Each Spring I teach courses on Sports Analytics. These courses include both Marketing Analytics and On-Field Analytics. The “Blog” has tended to focus on the Marketing of Fan side. Moving forward, I think the balance is going to change a bit. My plan is to re-balance the blog to include more of the on-field topics.
Last year I published a series of posts related to the fundamentals of sports analytics. This material is relevant to both the marketing and the team performance sides of sports analytics. This series featured comments on organizational design and decision theory.
This series is going to be a bit different than the team and player “analytics” that we see on the web. Rather than present specific studies, I am going to begin with some fundamental principles and talk about a “general” approach to player analytics. There is a lot of material on the web related to very specific sports analytics questions. Analytics can be applied to baseball, football, soccer and every other sport. And within each of these games there are countless questions to be addressed.
Rather than contribute to the littered landscape, I want to talk about how I approach sports analytics questions. In some ways, this series is the blue print I use for thinking about sports analytics in the classroom. My starting point is that I want to provide skills and insights that can be applied to any sport. So we start with the fundamentals and we think a lot about how to structure problems. I want to supply grounded general principles that can be applied to any player analytics problem.

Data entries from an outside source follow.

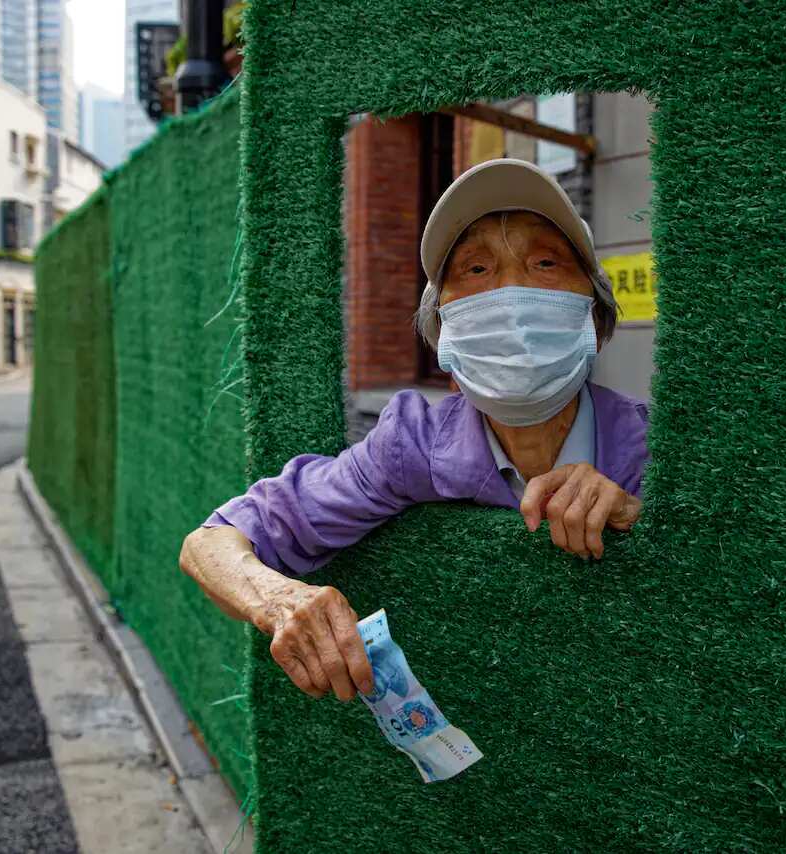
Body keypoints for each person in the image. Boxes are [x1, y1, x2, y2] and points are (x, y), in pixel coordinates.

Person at [180, 158, 650, 704]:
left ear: (593, 315)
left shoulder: (651, 446)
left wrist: (635, 517)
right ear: (444, 331)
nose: (512, 296)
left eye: (545, 262)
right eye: (476, 270)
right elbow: (210, 542)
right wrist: (278, 599)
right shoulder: (413, 442)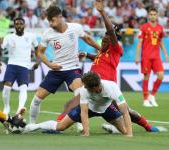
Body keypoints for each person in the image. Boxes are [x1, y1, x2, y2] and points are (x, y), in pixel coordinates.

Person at [55, 0, 160, 133]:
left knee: (127, 111)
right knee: (74, 101)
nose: (104, 41)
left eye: (108, 38)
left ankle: (147, 127)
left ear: (112, 39)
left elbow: (110, 31)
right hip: (92, 84)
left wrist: (102, 12)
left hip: (107, 86)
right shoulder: (102, 51)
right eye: (104, 38)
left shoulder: (115, 49)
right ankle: (58, 125)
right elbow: (98, 57)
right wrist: (87, 54)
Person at [29, 5, 100, 124]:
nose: (50, 24)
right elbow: (40, 52)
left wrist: (101, 49)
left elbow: (87, 38)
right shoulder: (48, 33)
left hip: (73, 70)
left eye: (52, 20)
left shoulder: (75, 27)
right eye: (48, 21)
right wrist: (49, 64)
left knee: (80, 96)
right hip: (56, 70)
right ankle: (31, 125)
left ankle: (80, 125)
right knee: (36, 99)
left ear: (60, 16)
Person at [23, 72, 133, 137]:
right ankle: (35, 126)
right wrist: (86, 132)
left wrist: (130, 134)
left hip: (107, 107)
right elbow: (84, 113)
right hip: (89, 107)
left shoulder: (112, 87)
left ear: (95, 87)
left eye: (86, 87)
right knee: (60, 126)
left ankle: (113, 128)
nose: (83, 87)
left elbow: (124, 111)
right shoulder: (84, 90)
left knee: (124, 131)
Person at [0, 17, 39, 115]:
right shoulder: (9, 37)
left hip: (24, 66)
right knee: (7, 87)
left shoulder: (31, 36)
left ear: (24, 25)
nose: (19, 26)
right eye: (17, 24)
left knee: (24, 87)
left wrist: (38, 61)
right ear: (14, 26)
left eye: (21, 24)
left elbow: (37, 47)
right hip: (12, 64)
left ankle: (20, 109)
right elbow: (1, 49)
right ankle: (6, 107)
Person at [135, 7, 168, 107]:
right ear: (148, 16)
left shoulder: (160, 28)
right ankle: (145, 99)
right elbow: (139, 43)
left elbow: (160, 42)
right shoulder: (144, 27)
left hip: (156, 56)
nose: (153, 16)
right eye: (151, 14)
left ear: (157, 16)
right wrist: (137, 56)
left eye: (154, 14)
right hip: (146, 56)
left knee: (161, 75)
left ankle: (152, 95)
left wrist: (165, 54)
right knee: (146, 77)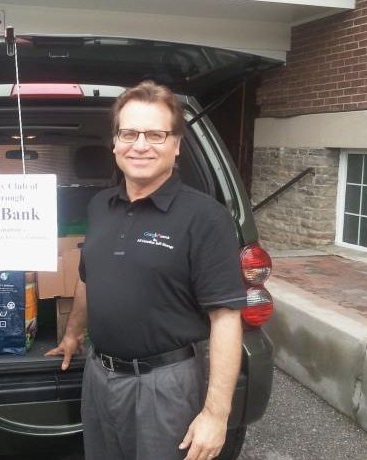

So what’s the plan? At a high level, sports analytics are about prediction. We will start with a discussion about what we should be predicting. This is a surprisingly complex issue. From there we will talk a little bit about different statistical models. This won’t be too bad, because I’m a firm believer in using the simplest possible models. The second half of the series will focus on different types of prediction problems. These will range from predicting booms and busts, to a look at how to do “comparables” in a better fashion. In terms of the data, I think it will be a mix of football and the other kind of football.